Наиболее ярко неприятие магии на философском основании видно из анализа цицероновского тракта De divinatione. В этом трактате представлены две точки зрения: одна отстаивается автором трактата (Марком), другая - его братом Квинтом. Позиция Марка сводится к тому, что вследствие существенной бессмысленности дивинационных обрядов нет никаких причин заменять существующие на любые другие, существующие же следует сохранять не в силу их действенности, но лишь в следствии политических причин. Позиция Квинта состоит в том, что прорицание реально и нужно добиваться максимальной результативности техники прорицаний, выбирая наилучшее не только их отеческой традиции, но из традиций других, наиболее древних и уважаемых народов. Для нас здесь принципиально важно, что ни один, ни другой из братьев не считает возможным обращаться за советом по вопросам практической религии к магам. Квинт, в частности, просто одной фразой исключает такого рода людей из своего рассмотрения: "А теперь я хочу заверить, что я не признаю ни тех, которые гадают по жребию, ни тех, которые прорицают за деньги, ни тех, которые занимаются психомантией, в общем, никого из тех, к которым обычно прибегает твой друг Апний. Ни во что я не ставлю также ни авгура из племени марсов, ни гаруспиков, бродящих по деревням, ни толкущихся у цирка астрологов, ни гадателей Исиды, ни толкователей снов. Всем им чуждо искусство дивинации, все они невежды в этом" (I, 132).

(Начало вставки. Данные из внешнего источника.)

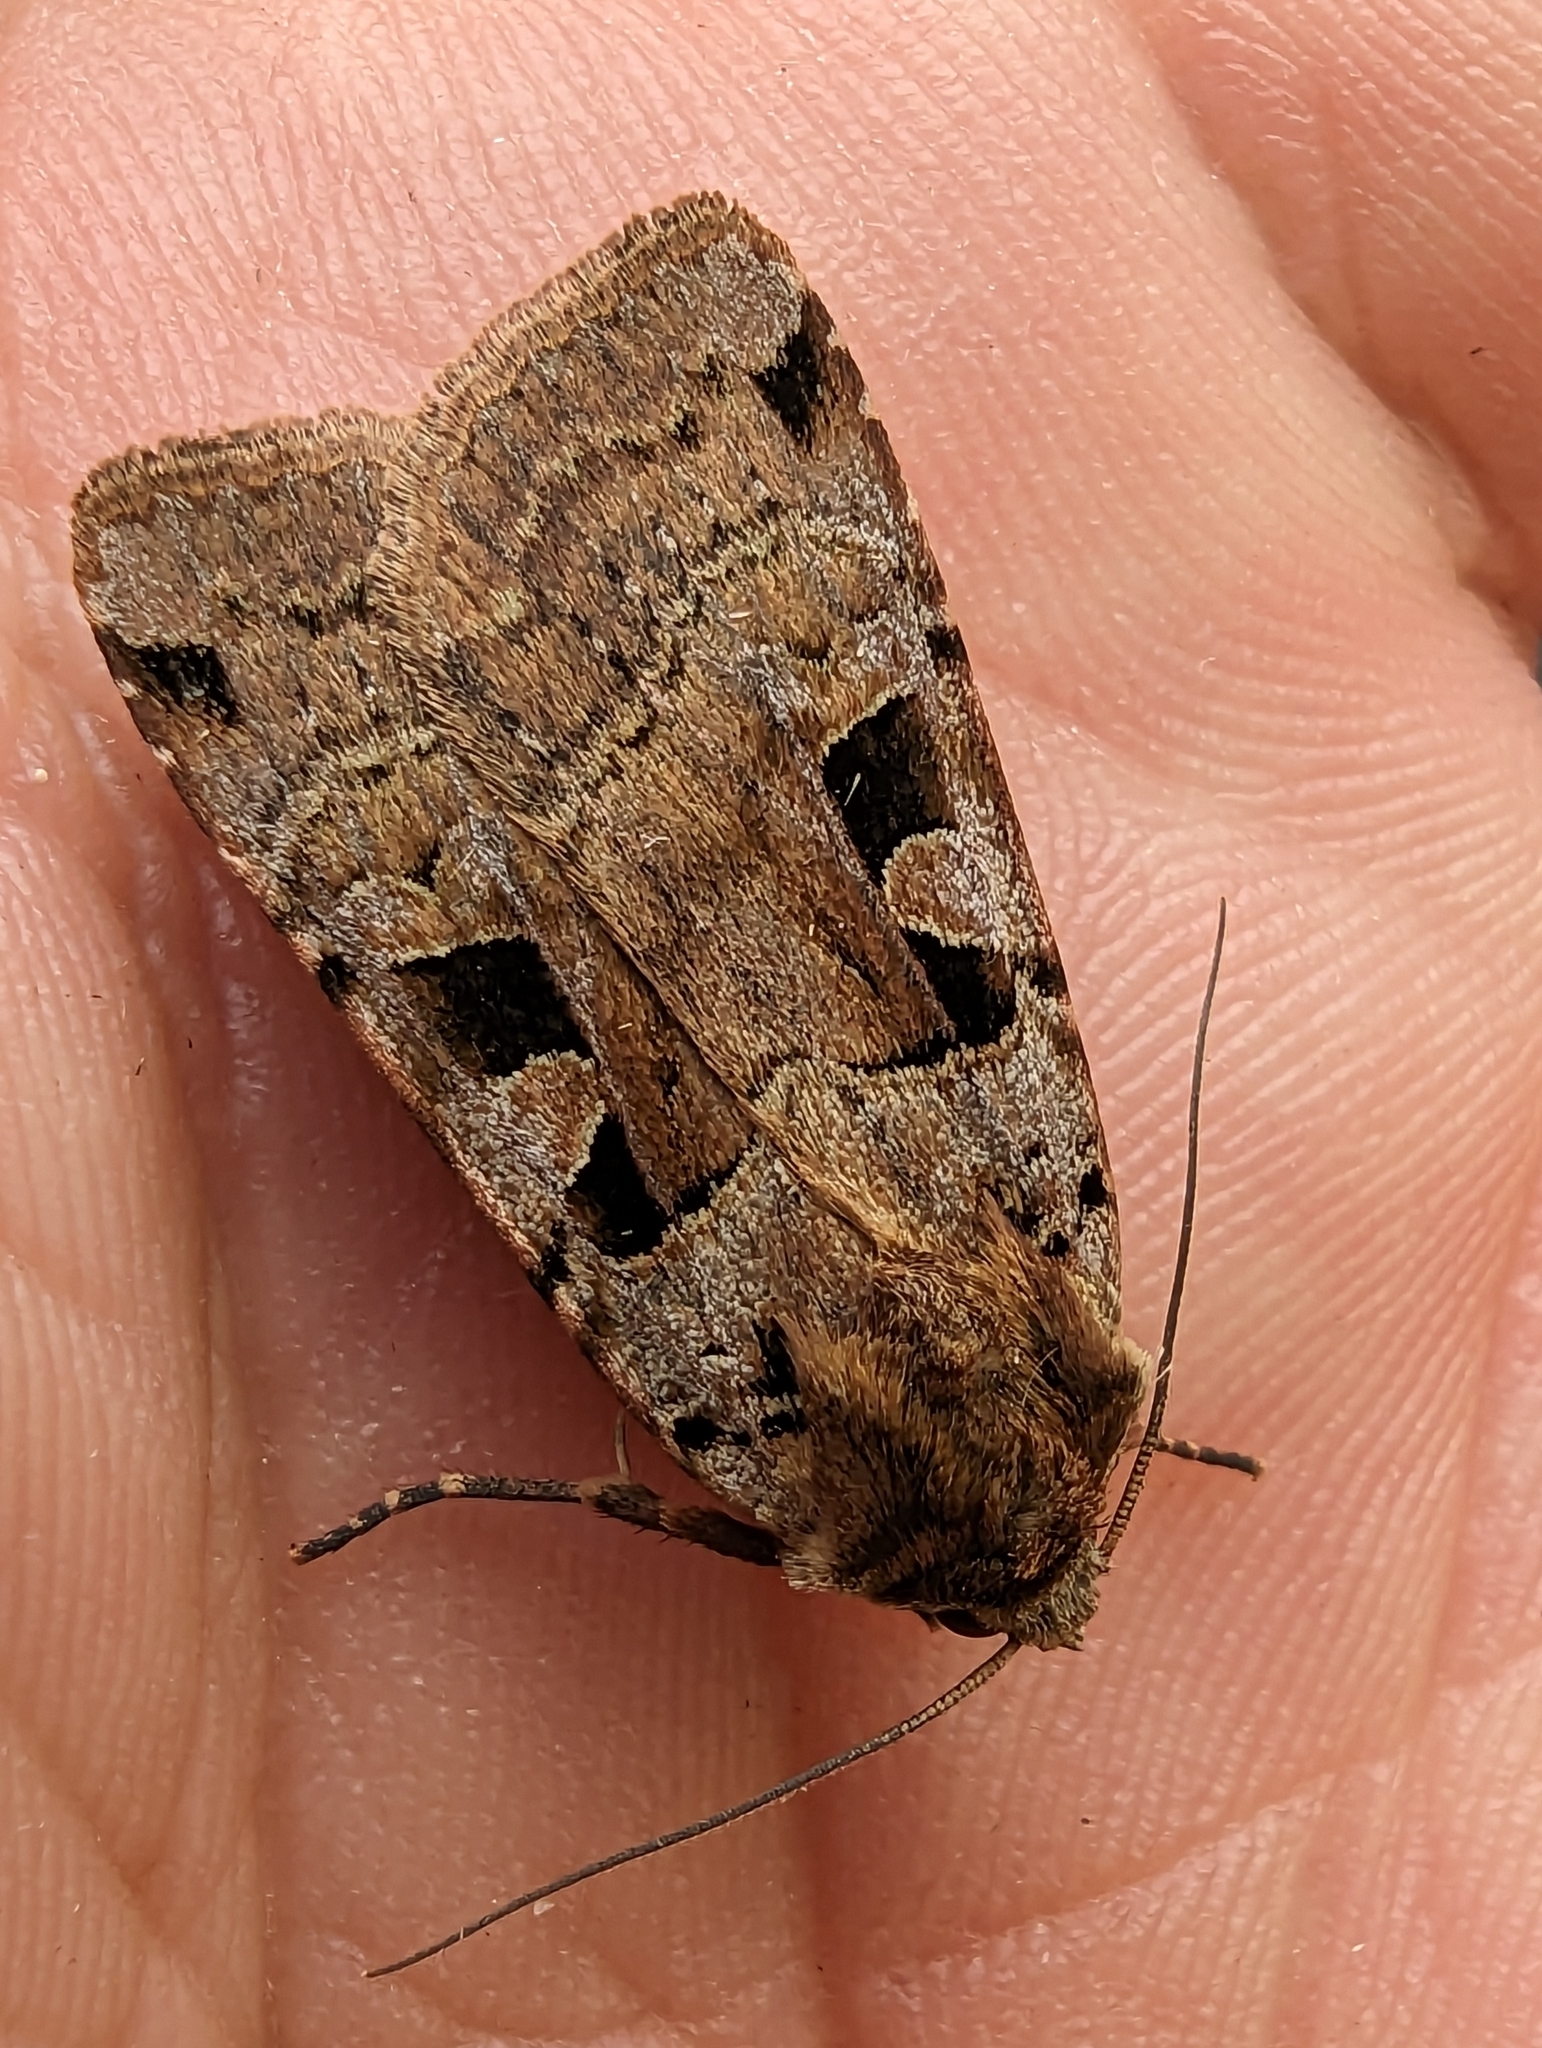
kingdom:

О том, что подобного рода критика магии (вместе с другими видами суеверий или самой по себе) началась задолго до времени Цицерона и не ограничивалась стоически-скептическим контекстом, можно судить как по очерку Deisidaivmwn из "Характеров" Теофраста, так и по пассажу из трактата гиппократовского корпуса "О священной болезни": "если они [т. е. маги] притязают на то, что знают как свести с неба луну, устроить затмение солнца, сотворить бурю или ведро, ливни или засуху, сделать море несудоходным, и землю - бесплодной, и тому подобное,- говорят ли занимающиеся этим, что такое возможно благодаря обрядам, или благодаря [100] какой-то иной уловке и старанию - в любом случае они, по-моему, впадают в нечестие и тем самым отрицают существование богов и считают, что боги не имеют никакой силы и не застрахованы ни от одной из самых крайних неприятностей. Как же не страшны они для богов, если творят такое? Если человек с помощью магии и жертвоприношений сведет с неба луну или заставит солнце затмиться, или же сотворит бурю и вёдро, то я уже не признаю ни одно из этих явлений божественными, а сочту их человеческими, раз сила божества побеждается и порабощается волей человека."8

Процесс усвоения магии как специфической формы религиозной культуры античности элитарной философией начинается как раз во времена Цицерона. Нам известно, что неопифагорейцы в Риме, принадлежавшие к кружку Нигидия Фигула практиковали магические обряды9 и мы можем предположить, что это было связано с их теоретическими (пифагорейскими) представлениями. Однако ничтожное количество текстов относящееся к истории деятельности Нигидия не позволяет выяснить какого рода была теория, обосновывавшая философскую значимость магии (если таковая вообще была). В любом случае, неопифагореизм имел маргинальный характер в среде римской интеллектуальной элиты и не мог конкурировать со стоицизмом, как не могла конкурировать с ним скептическая позиция Марка из цицероновского диалога De divinatione на протяжении всего первого века новой эры.